Coaches have to remember that practice time is the hitter's time to get better and not their time to see how many swings they can take in two minutes. Too many of our hitters will see us during the season, after months of training, and all of a sudden they have a shorter yet weaker swings with no finish.
Before they even get their shoulders fully rotated, they are slowing down and hopping back into their stances. They cut out their rhythm, their forward motion, and their finish to get ready for the next pitch. Time and time again they fall victim to the "practice culture" in baseball and softball.
When they finally do take a full and aggressive swing at practice, the coach will already be throwing the next pitch before the player has a chance to reset. So when the player decides not to swing because they are not ready, they get yelled at.
Now fear has been installed in the young player, and they cut down their swing to make the coach happy. This happens every day for some kids, and all of us here at Baseball Rebellion have to work on getting them back to where they were two months ago.
Take less, but better swings. The old saying goes "quality over quantity," and nothing could be more true for baseball and softball swings and practice.

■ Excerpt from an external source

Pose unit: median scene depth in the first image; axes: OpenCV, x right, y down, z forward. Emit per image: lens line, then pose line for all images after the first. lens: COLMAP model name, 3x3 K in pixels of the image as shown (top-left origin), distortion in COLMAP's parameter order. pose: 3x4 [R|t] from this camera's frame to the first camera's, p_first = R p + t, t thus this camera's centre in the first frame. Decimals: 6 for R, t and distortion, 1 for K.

With every quick restart with zero time to think, your hitters are getting worse. If you have a limited time for hitting at practice, then use the time wisely. Cut each round down by three or four swings and let the hitters focus on their swing and training, whatever it might be. If you're a player with this issue, don't be afraid to let a pitch go by from time to time or ask the coach to slow down.
All players should be able to speak to their coaches and ask for time. It is the player's practice after all.

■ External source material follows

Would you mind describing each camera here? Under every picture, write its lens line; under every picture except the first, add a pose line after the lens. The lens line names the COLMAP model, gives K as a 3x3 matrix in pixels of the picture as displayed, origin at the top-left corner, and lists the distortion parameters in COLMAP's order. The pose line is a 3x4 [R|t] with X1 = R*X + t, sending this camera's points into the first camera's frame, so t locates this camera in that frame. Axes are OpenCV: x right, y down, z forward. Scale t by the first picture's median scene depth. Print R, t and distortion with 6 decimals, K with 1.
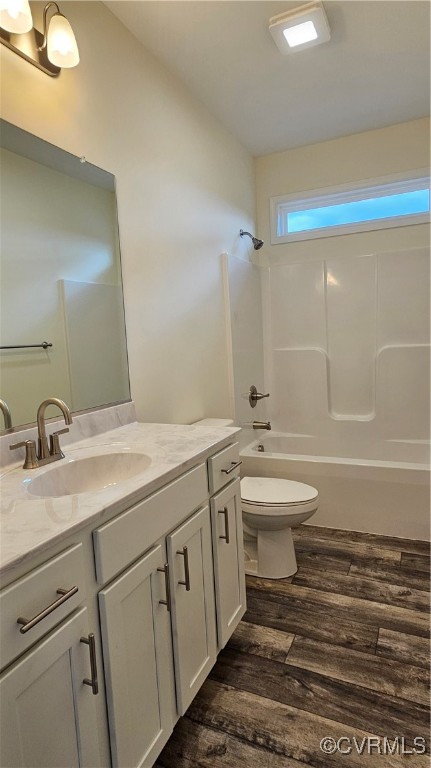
lens RADIAL K [[431.4, 0, 215.5], [0, 431.4, 384.0], [0, 0, 1]] dist [0.001021, 0.000017]
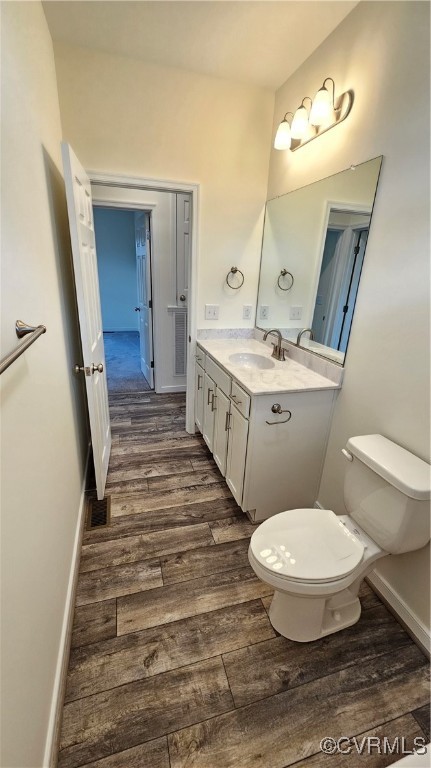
lens RADIAL K [[315.1, 0, 215.5], [0, 315.1, 384.0], [0, 0, 1]] dist [-0.000561, -0.000123]
pose [[-0.745821, 0.251554, -0.616823, 0.660048], [-0.073550, 0.889200, 0.451567, -0.305127], [0.662073, 0.382156, -0.644683, 1.429404]]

To sum it all up, I understand how difficult it is to be a coach at any level. Every level of baseball and softball has its obstacles to hurdle when it comes to practice. Things like field time, coaching assistance, even balls can be hard to come by.

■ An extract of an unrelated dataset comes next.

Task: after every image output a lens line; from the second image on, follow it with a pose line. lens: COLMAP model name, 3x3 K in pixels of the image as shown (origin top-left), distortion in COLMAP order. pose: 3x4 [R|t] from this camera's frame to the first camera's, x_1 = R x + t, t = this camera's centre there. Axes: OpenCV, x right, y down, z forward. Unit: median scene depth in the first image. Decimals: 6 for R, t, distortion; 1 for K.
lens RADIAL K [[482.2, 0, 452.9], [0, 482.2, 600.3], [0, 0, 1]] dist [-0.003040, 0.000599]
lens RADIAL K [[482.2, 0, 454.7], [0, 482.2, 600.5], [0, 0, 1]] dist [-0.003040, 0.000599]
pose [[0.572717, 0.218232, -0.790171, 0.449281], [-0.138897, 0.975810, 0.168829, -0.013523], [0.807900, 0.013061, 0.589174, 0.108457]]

I don't want this article to bash on all coaches, everywhere, who try hard to do it right. But trying hard and not knowing, are two different things. We have tons of FREE articles on here that can help you become a better coach. If more coaches took the time to improve upon some of this issue, everybody and the sports of baseball and softball would benefit.
Lastly, if one of your parents is taking a player on your team to see a professional instructor, please respect their choice to outsource their information and invest their money. Let their players focus on his or her specific goals and work on their swing regardless if you think it's right.